Merci is a concept store in the trendy Haut-Marais that stocks little-known jewellery, clothing and furniture designers from around the world. Lots of Scandinavian names appear on the useful A-Z of brands stocked on the shop’s website. It also has two cafés – one alongside the shop’s library – as well as the “Merci Canteen”, open for healthy lunches six days a week (142 77 00 33; ).

Where to drink

It doesn’t look like much from the outside, situated on an unprepossessing street in the 2e arrondissement, but La Conserverie is a hip cocktail bar. The drinks menu uses more than 100 different types of alcohol, including sake, and vermouth. (37 Rue du Sentier Paris; 75002; 140 2614 94; ).

Le Vin qui Danse (“The Dancing Wine”) is a snug bar for oenophiles, tucked up a cobbled street, near the Pantheon. Almost 100 wines, all selected and tasted by the team, are on offer, and about 20 are highlighted as the “dancing wines”, or those that really stand out. The bar also serves food designed to complement the alcohol, and holds wine tastings ( ; 143 54 80 81).

Le Café Charbon, which dates from 1900, is a well-known bar among Parisians in the city’s bohemian eastern district Oberkampf. It has all the ingredients of a more traditional French brasserie – zinc bar, red banquettes – yet none of the pretension. The lamps underneath the bar are said to have been “liberated” from a night fishing boat, and DJs play a mix of pop, electro and world music (9am-4am, 109 Rue Oberkampf, 75011; 143 57 55 13).

What to see

After a long closure, the Palais Galliera (below), which houses the city's Fashion Museum, is reopening on September 28, with a large retrospective celebrating couturier Azzedine Alaïa. His body-conscious dresses defined the trends of the 1980s (Alaïa retrospective runs September 28 to January 26 2014; entry £7, Palais Galliera, 10am-6pm Tues-Sun, 10, avenue Pierre 1er de la Serbie, 75016; 156 52 86 00).

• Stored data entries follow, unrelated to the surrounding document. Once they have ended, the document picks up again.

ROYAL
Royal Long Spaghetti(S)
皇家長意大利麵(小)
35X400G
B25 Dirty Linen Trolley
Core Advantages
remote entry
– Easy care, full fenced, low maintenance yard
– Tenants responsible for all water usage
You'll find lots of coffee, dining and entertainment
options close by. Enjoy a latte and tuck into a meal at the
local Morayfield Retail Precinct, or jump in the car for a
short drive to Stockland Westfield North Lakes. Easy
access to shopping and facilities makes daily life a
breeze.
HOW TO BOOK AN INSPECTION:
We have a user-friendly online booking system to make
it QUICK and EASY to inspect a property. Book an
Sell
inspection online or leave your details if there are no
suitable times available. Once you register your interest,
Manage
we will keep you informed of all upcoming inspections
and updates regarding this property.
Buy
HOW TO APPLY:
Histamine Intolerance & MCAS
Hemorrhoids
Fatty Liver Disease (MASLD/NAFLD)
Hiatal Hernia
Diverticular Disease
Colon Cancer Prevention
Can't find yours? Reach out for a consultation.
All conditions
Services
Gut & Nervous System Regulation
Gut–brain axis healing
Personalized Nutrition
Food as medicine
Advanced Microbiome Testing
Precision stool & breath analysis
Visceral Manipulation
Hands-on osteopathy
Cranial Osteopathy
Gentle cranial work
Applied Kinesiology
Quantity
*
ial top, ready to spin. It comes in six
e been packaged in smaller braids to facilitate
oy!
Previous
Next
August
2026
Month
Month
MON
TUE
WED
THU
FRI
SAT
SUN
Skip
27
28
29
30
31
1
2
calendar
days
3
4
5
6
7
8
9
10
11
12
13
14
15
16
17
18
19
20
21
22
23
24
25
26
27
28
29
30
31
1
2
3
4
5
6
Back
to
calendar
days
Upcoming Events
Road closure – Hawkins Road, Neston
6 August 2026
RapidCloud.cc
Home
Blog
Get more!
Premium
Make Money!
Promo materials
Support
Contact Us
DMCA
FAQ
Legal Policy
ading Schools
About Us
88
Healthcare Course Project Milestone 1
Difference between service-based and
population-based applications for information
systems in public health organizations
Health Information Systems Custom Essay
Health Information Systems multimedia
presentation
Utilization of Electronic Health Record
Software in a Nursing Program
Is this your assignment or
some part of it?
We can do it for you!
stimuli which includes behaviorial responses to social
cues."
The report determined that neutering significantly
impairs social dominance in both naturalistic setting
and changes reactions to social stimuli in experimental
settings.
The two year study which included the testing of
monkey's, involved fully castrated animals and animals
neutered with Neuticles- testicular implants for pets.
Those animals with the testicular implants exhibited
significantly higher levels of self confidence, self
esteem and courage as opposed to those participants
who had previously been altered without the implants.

The Museum of the Decorative Arts has an exhibition entitled “The mechanics of underwear – the silhouette’s indiscreet history” until November 2013. Almost 200 outfits, including panniers, crinolines, stomach belts, bustles and painful corsets show the torturous methods men and women have used throughout history to conform to the trend of the epoch (entry £8, Museum of the Decorative Arts, 11am-6pm Tues-Sun, 107 Rue de Rivoli, 75001; )

Where to stay

You can sleep in a stylish room without spending a fortune in Paris. Company Onefinestay lets locals’ homes when the owners are out of town – but don’t worry about arriving to find a bombsite of a flat. Properties across the city, in the Batignolles, Montmartre and Saint Germain districts, are thoroughly vetted before they are allowed to be listed, and are cleaned to hotel grade before each stay. WiFi, iPhones, L’Occitane toiletries, towels and linens come as standard, and owners also leave their insider recommendations for their district – perfect for unearthing the city's lesser-known gems. We particularly like the property at Rue du Commerce, with its Art Deco touches and vibrant artwork, which sleeps two in one double bedroom (from £108 per night; ; 0800 612 4377).